*** Opening of Source data ***
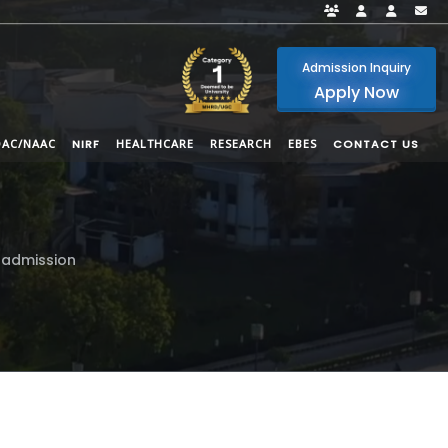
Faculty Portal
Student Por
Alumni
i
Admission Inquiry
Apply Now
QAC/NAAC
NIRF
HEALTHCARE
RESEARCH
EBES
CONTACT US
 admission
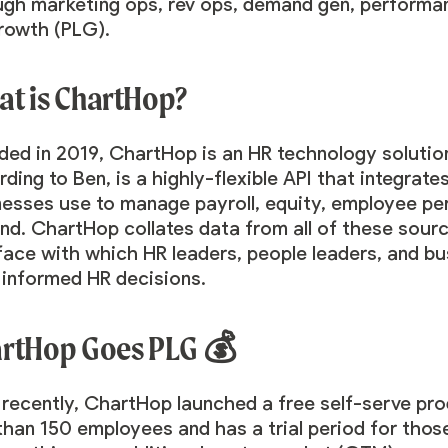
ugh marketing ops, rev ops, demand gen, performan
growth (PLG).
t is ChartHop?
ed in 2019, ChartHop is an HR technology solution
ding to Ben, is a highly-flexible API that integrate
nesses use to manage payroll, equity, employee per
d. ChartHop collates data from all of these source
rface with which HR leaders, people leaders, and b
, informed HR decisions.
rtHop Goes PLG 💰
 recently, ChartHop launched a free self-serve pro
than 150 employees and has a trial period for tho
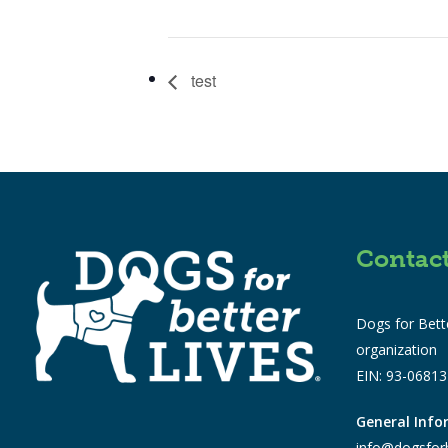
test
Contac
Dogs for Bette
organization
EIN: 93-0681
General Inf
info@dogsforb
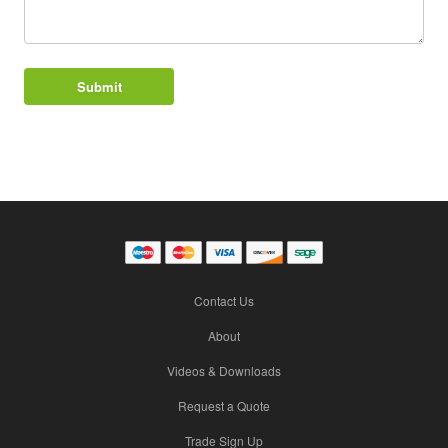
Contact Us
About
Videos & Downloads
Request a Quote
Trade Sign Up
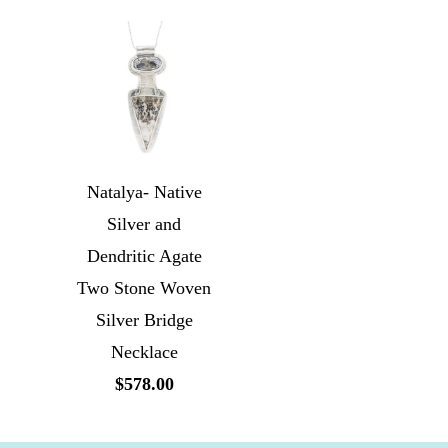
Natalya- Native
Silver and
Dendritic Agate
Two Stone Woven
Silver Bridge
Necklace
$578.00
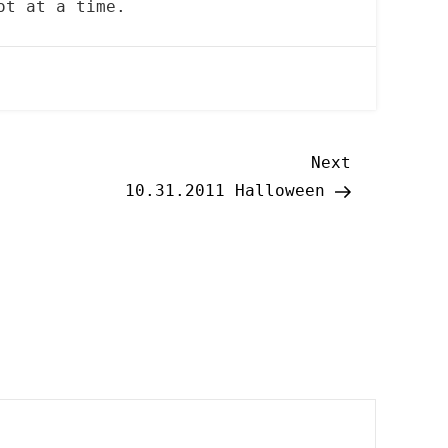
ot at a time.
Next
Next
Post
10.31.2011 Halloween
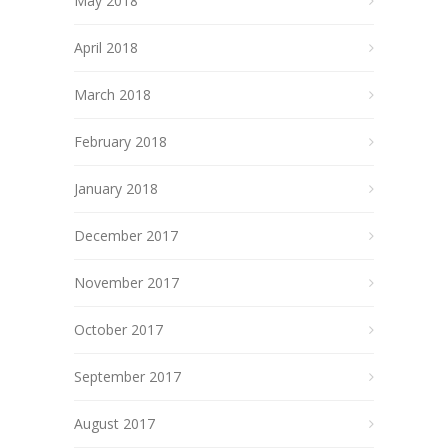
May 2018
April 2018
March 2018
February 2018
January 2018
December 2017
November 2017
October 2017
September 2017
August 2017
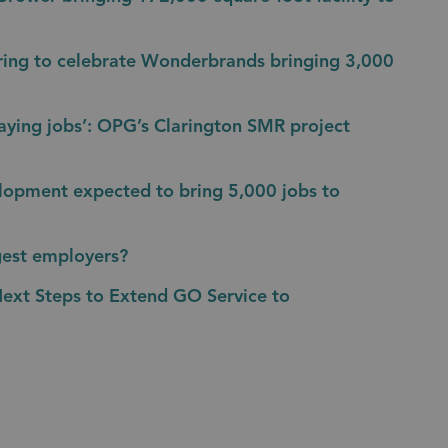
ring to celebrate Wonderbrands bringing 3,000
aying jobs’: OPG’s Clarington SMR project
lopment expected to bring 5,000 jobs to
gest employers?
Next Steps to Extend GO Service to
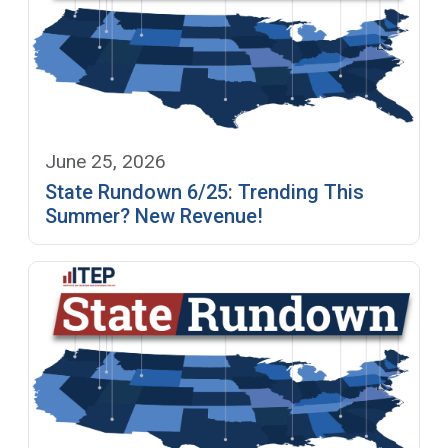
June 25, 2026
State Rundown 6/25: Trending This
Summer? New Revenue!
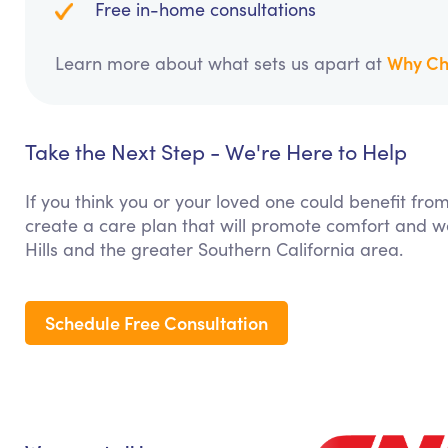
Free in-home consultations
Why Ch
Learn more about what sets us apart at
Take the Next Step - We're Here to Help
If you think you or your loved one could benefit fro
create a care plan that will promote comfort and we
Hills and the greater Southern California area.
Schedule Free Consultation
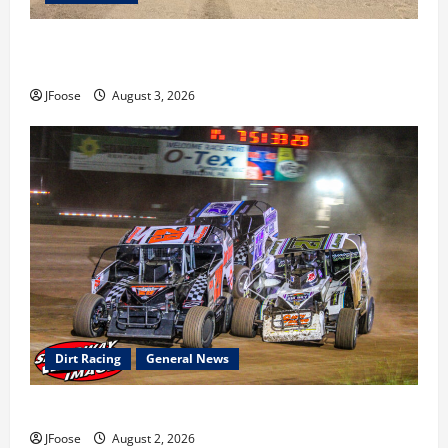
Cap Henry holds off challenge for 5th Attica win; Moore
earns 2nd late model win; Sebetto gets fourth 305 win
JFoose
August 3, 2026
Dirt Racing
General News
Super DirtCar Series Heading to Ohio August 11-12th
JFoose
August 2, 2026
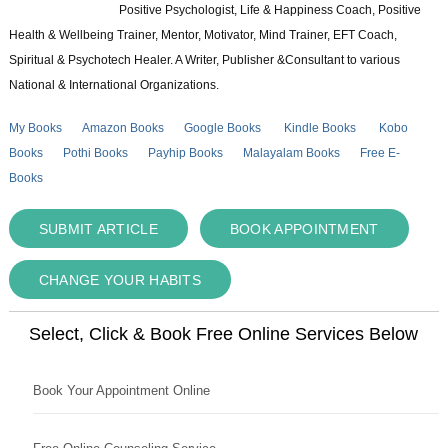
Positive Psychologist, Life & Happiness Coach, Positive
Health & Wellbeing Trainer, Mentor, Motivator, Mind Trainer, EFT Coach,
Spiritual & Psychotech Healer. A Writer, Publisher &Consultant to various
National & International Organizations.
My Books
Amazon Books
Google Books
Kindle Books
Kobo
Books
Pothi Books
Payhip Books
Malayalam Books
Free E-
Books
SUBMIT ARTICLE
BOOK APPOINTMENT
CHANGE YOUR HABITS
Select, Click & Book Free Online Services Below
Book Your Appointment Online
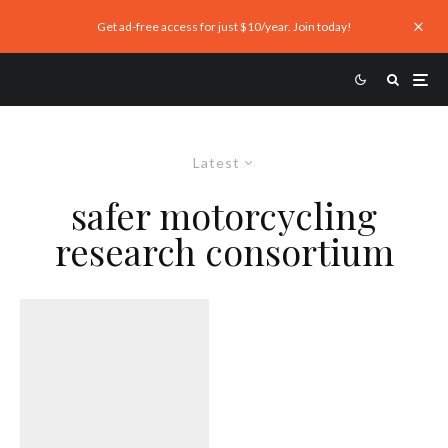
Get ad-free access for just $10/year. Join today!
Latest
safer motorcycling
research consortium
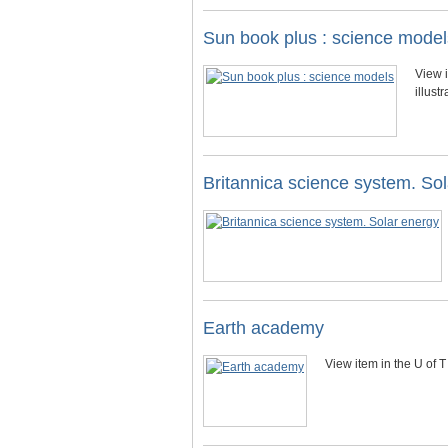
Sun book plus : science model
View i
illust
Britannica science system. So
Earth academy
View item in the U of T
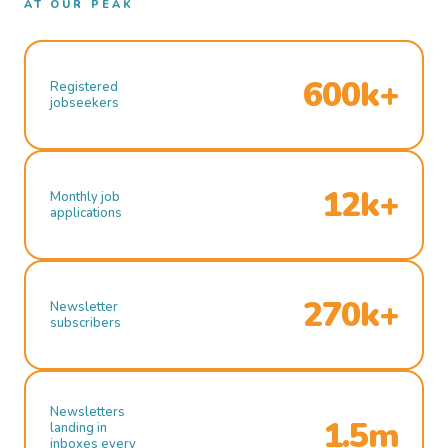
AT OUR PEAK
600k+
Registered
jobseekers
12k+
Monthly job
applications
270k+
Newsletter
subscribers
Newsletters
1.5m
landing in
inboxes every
*** Close of Source data ***
*** Opening of Source data ***
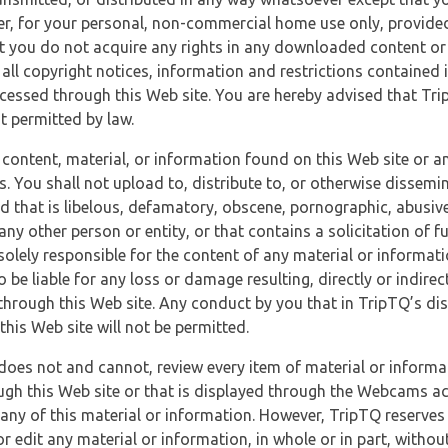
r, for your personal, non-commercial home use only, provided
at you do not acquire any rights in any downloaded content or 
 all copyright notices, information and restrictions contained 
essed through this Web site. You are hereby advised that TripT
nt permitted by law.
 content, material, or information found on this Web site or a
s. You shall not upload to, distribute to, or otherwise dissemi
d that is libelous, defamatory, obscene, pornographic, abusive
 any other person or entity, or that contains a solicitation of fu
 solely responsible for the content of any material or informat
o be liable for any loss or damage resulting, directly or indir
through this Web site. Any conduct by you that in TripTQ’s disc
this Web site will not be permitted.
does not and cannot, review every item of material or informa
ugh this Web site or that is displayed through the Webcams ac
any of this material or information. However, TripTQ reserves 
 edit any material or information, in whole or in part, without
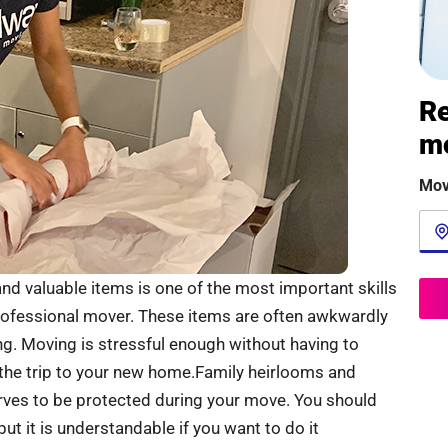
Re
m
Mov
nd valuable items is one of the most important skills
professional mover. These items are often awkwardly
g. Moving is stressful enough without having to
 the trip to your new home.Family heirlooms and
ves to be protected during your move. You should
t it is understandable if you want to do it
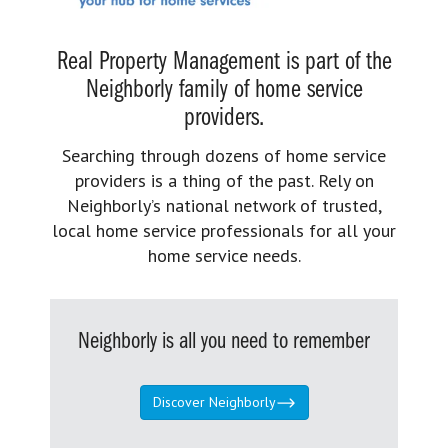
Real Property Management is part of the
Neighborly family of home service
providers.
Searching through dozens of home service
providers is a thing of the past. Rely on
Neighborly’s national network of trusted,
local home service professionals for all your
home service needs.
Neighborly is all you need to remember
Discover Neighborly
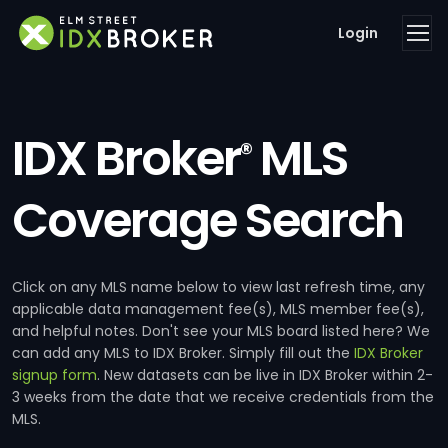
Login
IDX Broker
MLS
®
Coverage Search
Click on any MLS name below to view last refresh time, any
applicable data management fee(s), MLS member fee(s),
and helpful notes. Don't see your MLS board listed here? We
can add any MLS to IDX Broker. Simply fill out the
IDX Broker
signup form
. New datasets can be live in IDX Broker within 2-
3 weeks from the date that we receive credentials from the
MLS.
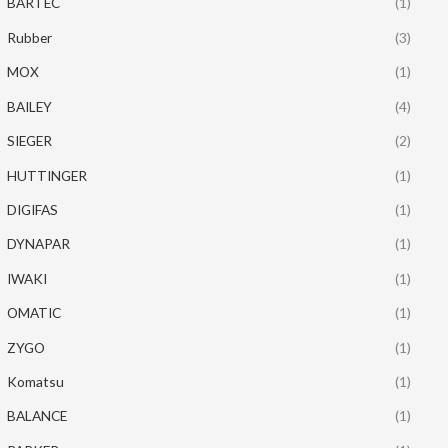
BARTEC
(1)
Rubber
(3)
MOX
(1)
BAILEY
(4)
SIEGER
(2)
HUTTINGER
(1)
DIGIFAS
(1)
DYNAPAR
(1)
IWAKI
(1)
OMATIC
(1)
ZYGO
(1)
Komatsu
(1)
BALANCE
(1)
*** Close of Source data ***
◆ About this exercise
Please render the lines from the line with "ugh marketing ops, rev" up to and including the line with "August 2, 2026" as a numbered list, leaving out blank lines. Keep the pictures out of the answer.

◆ Task output
1. ugh marketing ops, rev ops, demand gen, performan
2. growth (PLG).
3. t is ChartHop?
4. ed in 2019, ChartHop is an HR technology solution
5. ding to Ben, is a highly-flexible API that integrate
6. nesses use to manage payroll, equity, employee per
7. d. ChartHop collates data from all of these source
8. rface with which HR leaders, people leaders, and b
9. , informed HR decisions.
10. rtHop Goes PLG 💰
11.  recently, ChartHop launched a free self-serve pro
12. than 150 employees and has a trial period for tho
13. test
14. Contac
15. Dogs for Bette
16. organization
17. EIN: 93-0681
18. General Inf
19. info@dogsforb
20. Contact Us
21. About
22. Videos & Downloads
23. Request a Quote
24. Trade Sign Up
25. Natalya- Native
26. Silver and
27. Dendritic Agate
28. Two Stone Woven
29. Silver Bridge
30. Necklace
31. $578.00
32. ot at a time.
33. Next
34. Next
35. Post
36. 10.31.2011 Halloween
37. May 2018
38. April 2018
39. March 2018
40. February 2018
41. January 2018
42. December 2017
43. November 2017
44. October 2017
45. September 2017
46. August 2017
47. ring to celebrate Wonderbrands bringing 3,000
48. aying jobs’: OPG’s Clarington SMR project
49. lopment expected to bring 5,000 jobs to
50. gest employers?
51. Next Steps to Extend GO Service to
52. June 25, 2026
53. State Rundown 6/25: Trending This
54. Summer? New Revenue!
55. Free in-home consultations
56. Why Ch
57. Learn more about what sets us apart at
58. Take the Next Step - We're Here to Help
59. If you think you or your loved one could benefit fro
60. create a care plan that will promote comfort and we
61. Hills and the greater Southern California area.
62. Schedule Free Consultation
63. Cap Henry holds off challenge for 5th Attica win; Moore
64. earns 2nd late model win; Sebetto gets fourth 305 win
65. JFoose
66. August 3, 2026
67. Dirt Racing
68. General News
69. Super DirtCar Series Heading to Ohio August 11-12th
70. JFoose
71. August 2, 2026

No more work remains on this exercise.